Si la question est basée sur l’idéologie et les croyances, il n’y a pas de différence… mais si c’est en fonction de l’expérience, de la maturité et de la perspicacité, sans aucun doute, il y a de nombreuses différences.

Zabihullah Mujahid, porte-parole des talibans

Les talibans de 2021 n’ont pas rompu non plus avec leurs prédécesseurs ; le mollah Adbul Ghani Baradar, cofondateur et numéro deux du groupe, est rentré mardi en Afghanistan. Il dirigeait jusqu’alors le bureau politique du mouvement depuis le Qatar. C’est lui qui a mené les négociations avec les Américains pour le retrait des forces étrangères.

Les tactiques, par contre, ont peut-être bel et bien évolué, avance Jennifer Brick Murtazashvili, professeure agrégée à l’Université de Pittsburgh, qui s’est rendue plusieurs fois en Afghanistan depuis 2005. « La dernière fois, [ils avaient pris le pouvoir] avec une grande force, a-t-elle dit. On a vu des femmes se faire fouetter, ils ne pouvaient pas prendre le pouvoir de façon légitime. »
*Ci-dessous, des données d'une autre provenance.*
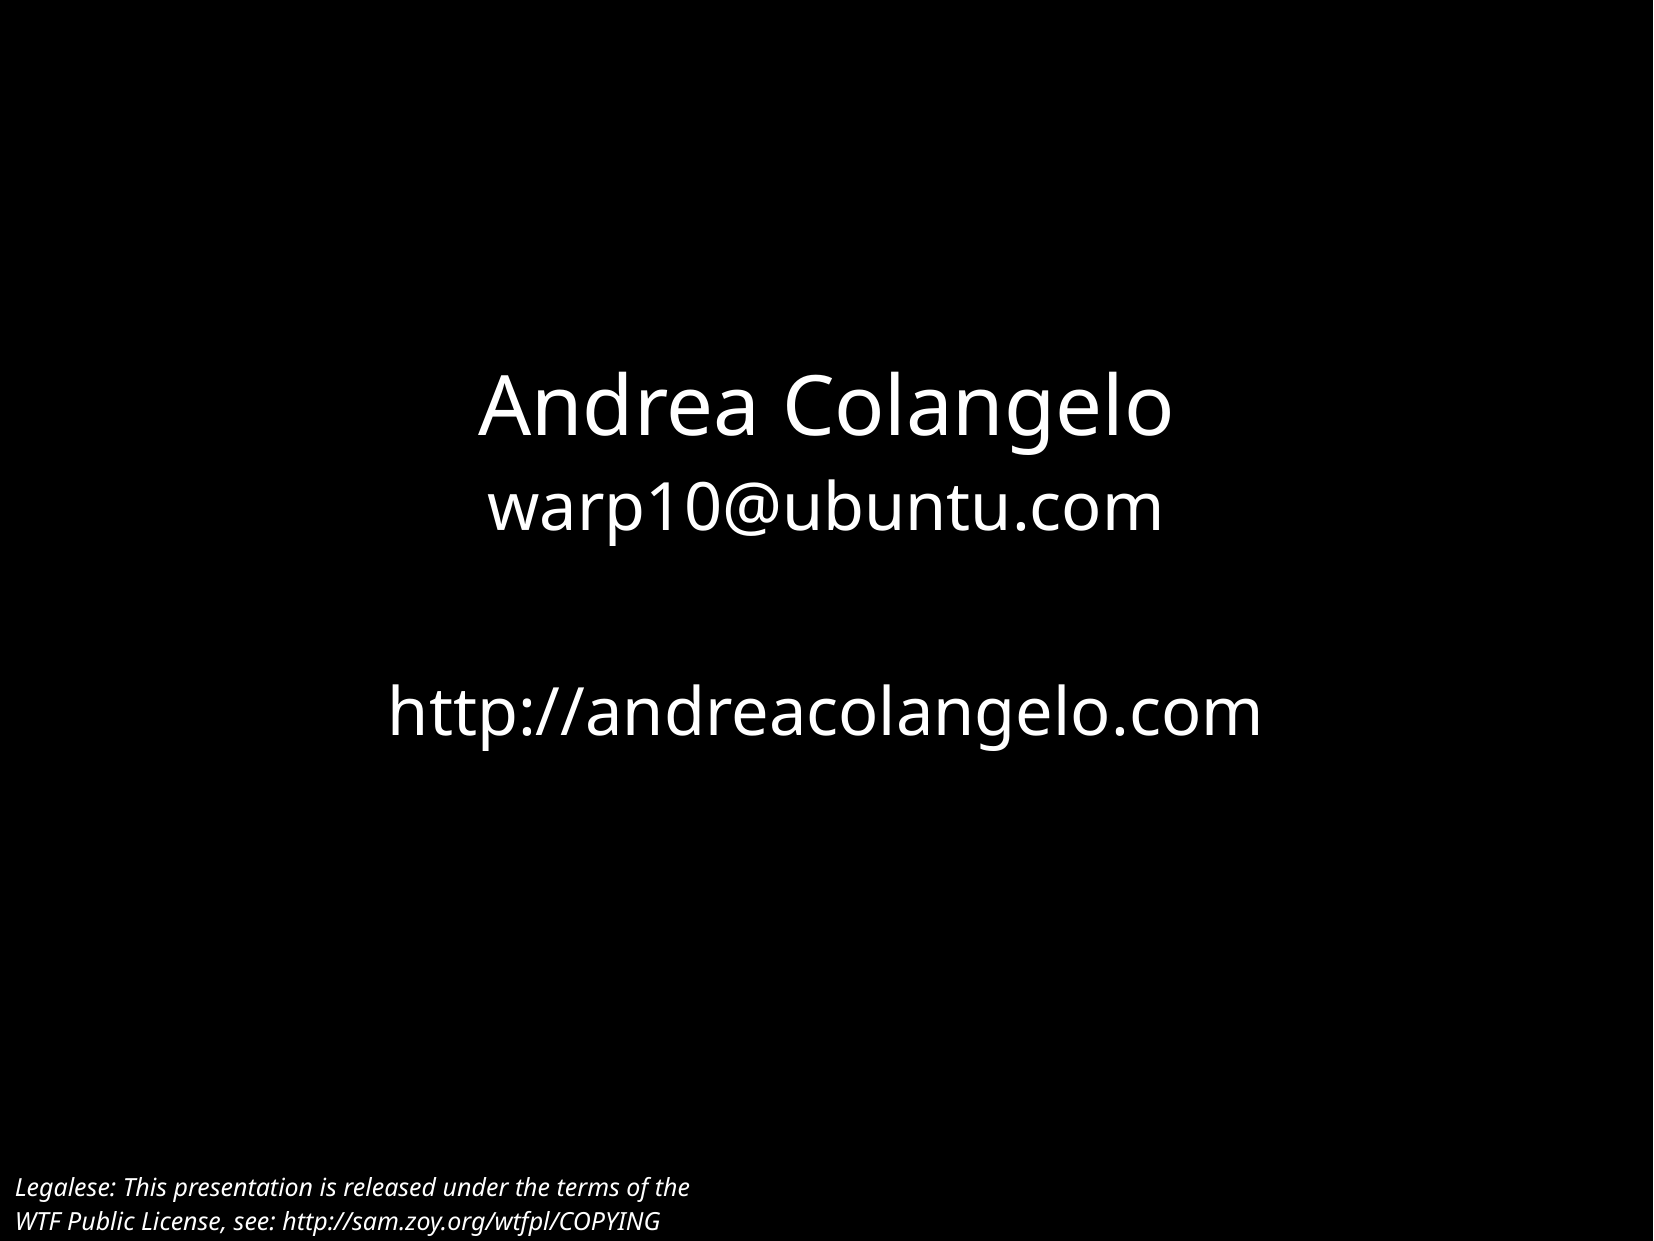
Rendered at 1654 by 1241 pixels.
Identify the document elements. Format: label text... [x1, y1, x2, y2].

text_box Legalese: This presentation is released under the terms of the WTF Public License, see: http://sam.zoy.org/wtfpl/COPYING [0, 1162, 706, 1241]
text_box Andrea Colangelo warp10@ubuntu.com http://andreacolangelo.com [0, 338, 1653, 715]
Leur arrivée à Kaboul s’est faite cette fois sans effusion de sang. Par contre, des organismes ont dénoncé des assassinats ciblés au cours des semaines précédentes. L’envoyé spécial de l’ONU pour l’Afghanistan estimait le 6 août à plus de 1000 civils le nombre de personnes tuées au cours du dernier mois dans l’offensive.
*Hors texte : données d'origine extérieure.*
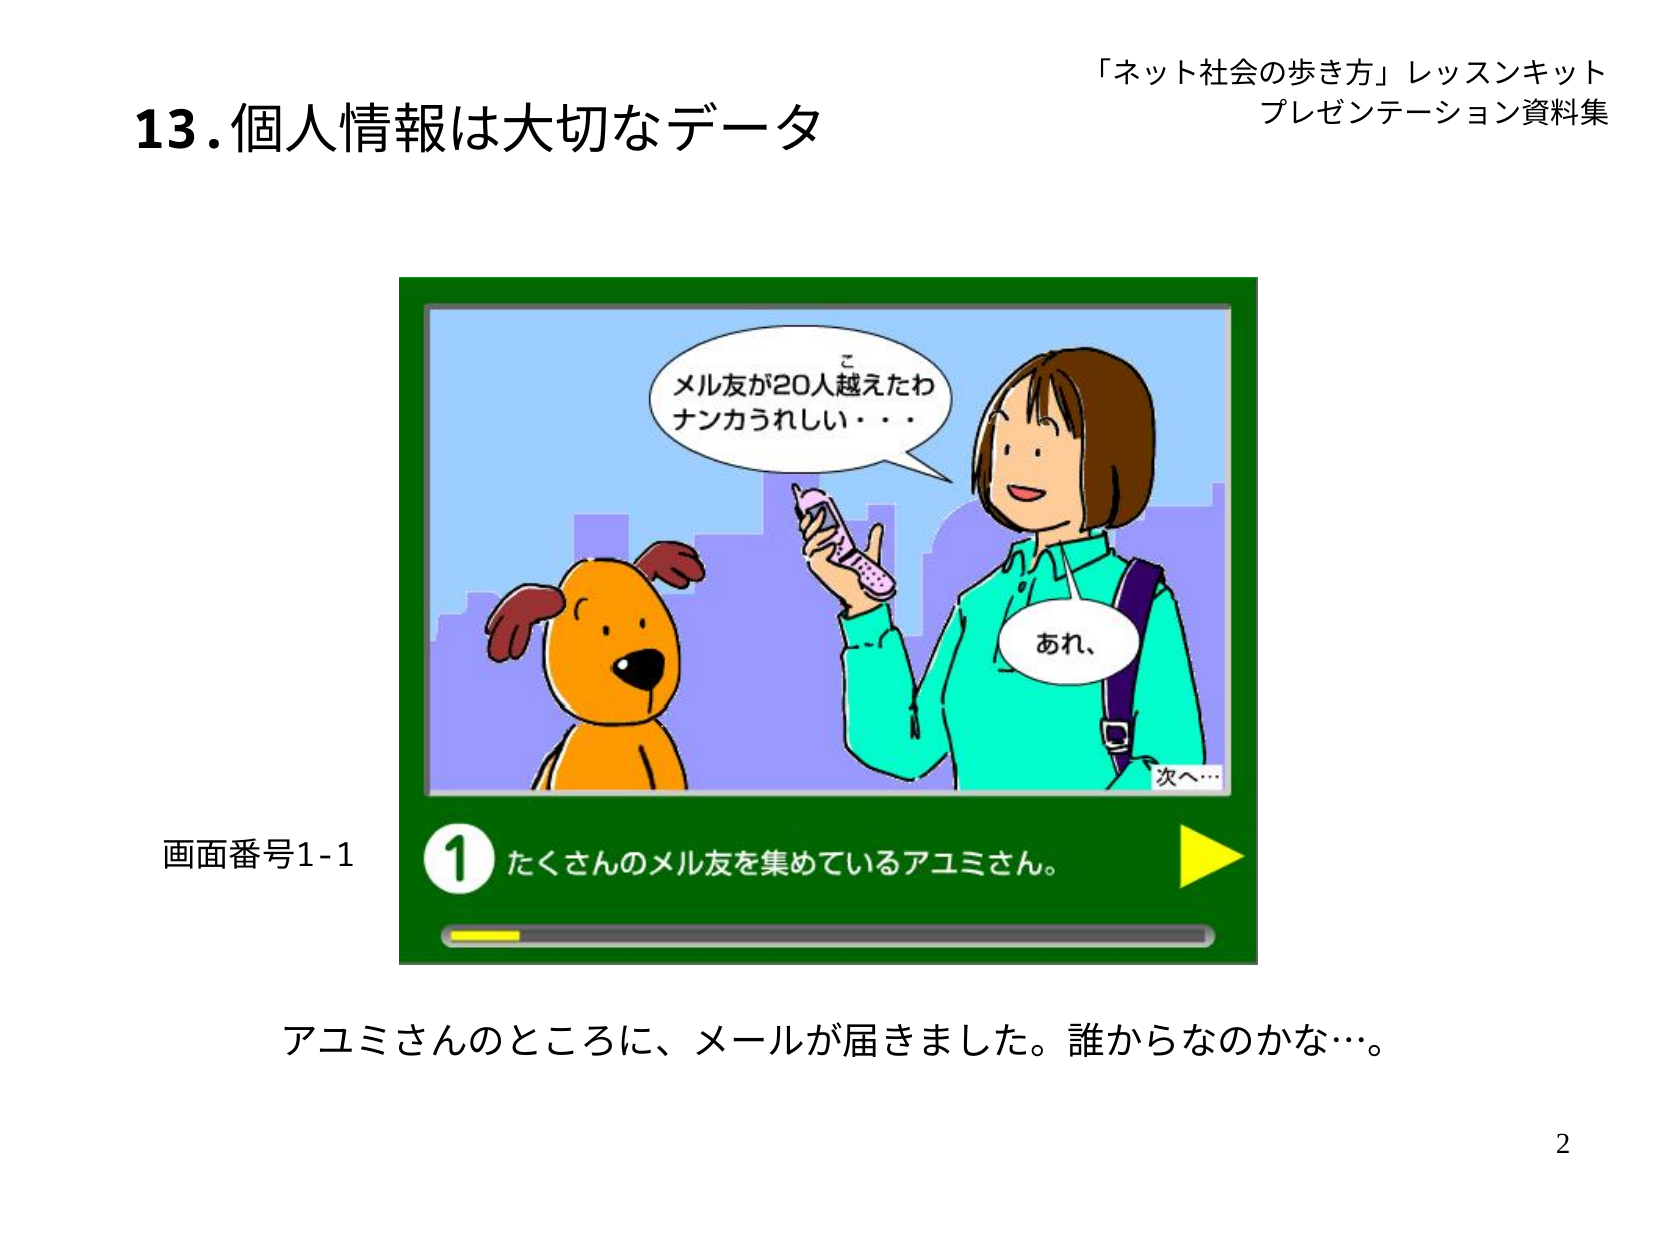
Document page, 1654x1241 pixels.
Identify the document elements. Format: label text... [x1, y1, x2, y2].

text_box 13.個人情報は大切なデータ [118, 88, 1241, 169]
text_box アユミさんのところに、メールが届きました。誰からなのかな…。 [265, 1003, 1447, 1074]
picture [399, 277, 1258, 965]
text_box 「ネット社会の歩き方」レッスンキット プレゼンテーション資料集 [1062, 44, 1625, 139]
text_box 画面番号1-1 [147, 826, 384, 882]
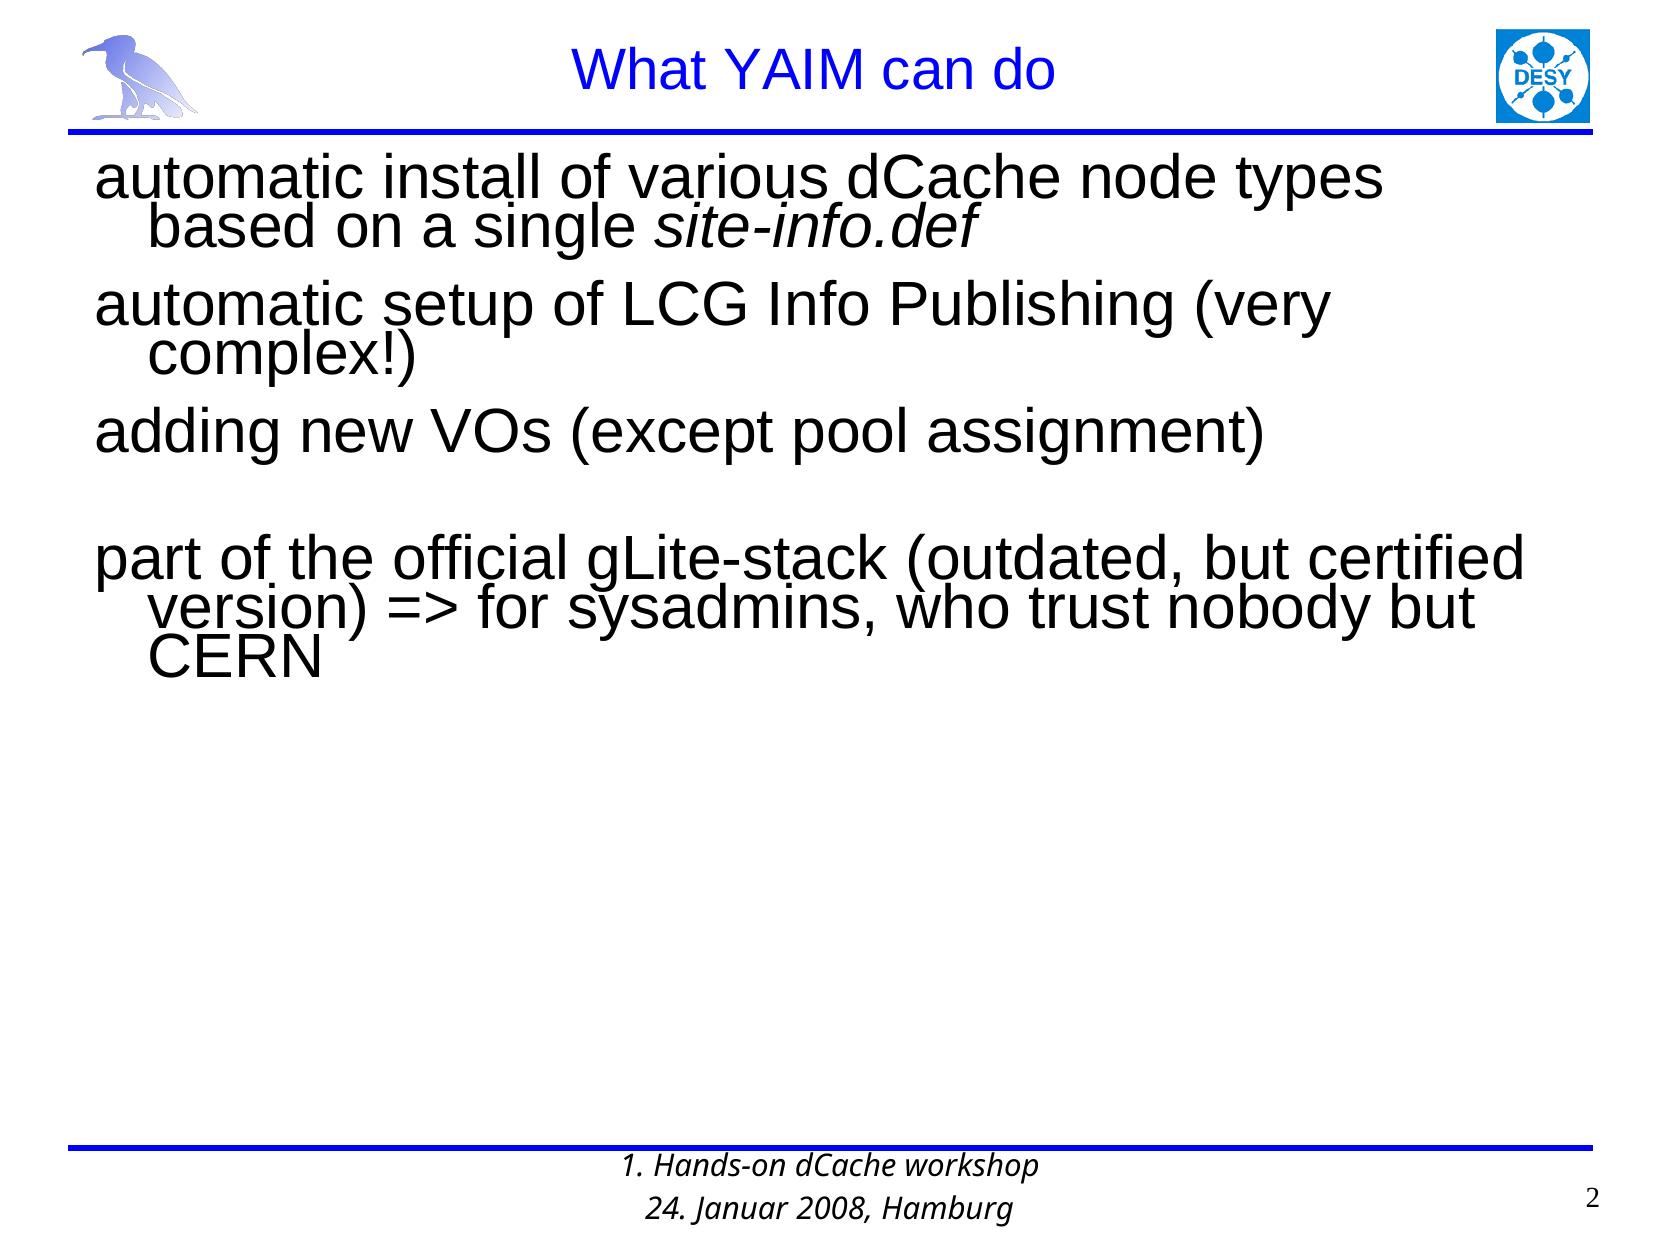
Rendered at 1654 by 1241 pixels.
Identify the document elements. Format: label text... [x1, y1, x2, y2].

picture [1496, 29, 1590, 123]
title What YAIM can do [236, 19, 1423, 119]
picture [57, 22, 223, 133]
list automatic install of various dCache node types based on a single site-info.def automatic setup of LCG Info Publishing (very complex!) adding new VOs (except pool assignment) part of the official gLite-stack (outdated, but certified version) => for sysadmins, who trust nobody but CERN [76, 159, 1565, 1016]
Le procureur de la Cour pénale internationale s’est aussi prononcé mardi, se disant particulièrement préoccupé par la situation en Afghanistan, évoquant des crimes et des exécutions en guise de représailles pouvant relever de violations du droit international humanitaire.

Test

Les violences dénoncées surviennent dans un contexte de guerre, « mais on ne sait pas encore quelle sera leur stratégie pour gouverner », précise Mme Brick Murtazashvili. « Je pense qu’au cours des quatre dernières années, alors qu’ils étaient engagés dans de la diplomatie, ils ont appris et compris ce qui était attendu d’eux », ajoute-t-elle.

Le véritable test se produira dans quelques semaines ou dans quelques mois, estime Aurel Braun, professeur de relations internationales et de science politique à l’Université de Toronto. « Quand on verra comment ils traitent les femmes, les filles, les minorités », dit-il.

En attendant, il reste dubitatif sur une transformation des talibans, malgré leurs propos rassurants. « Pas parce que nous, dans l’Ouest, nous ne les croyons pas. Mais parce que, clairement, les Afghans ne les croient pas », précise-t-il.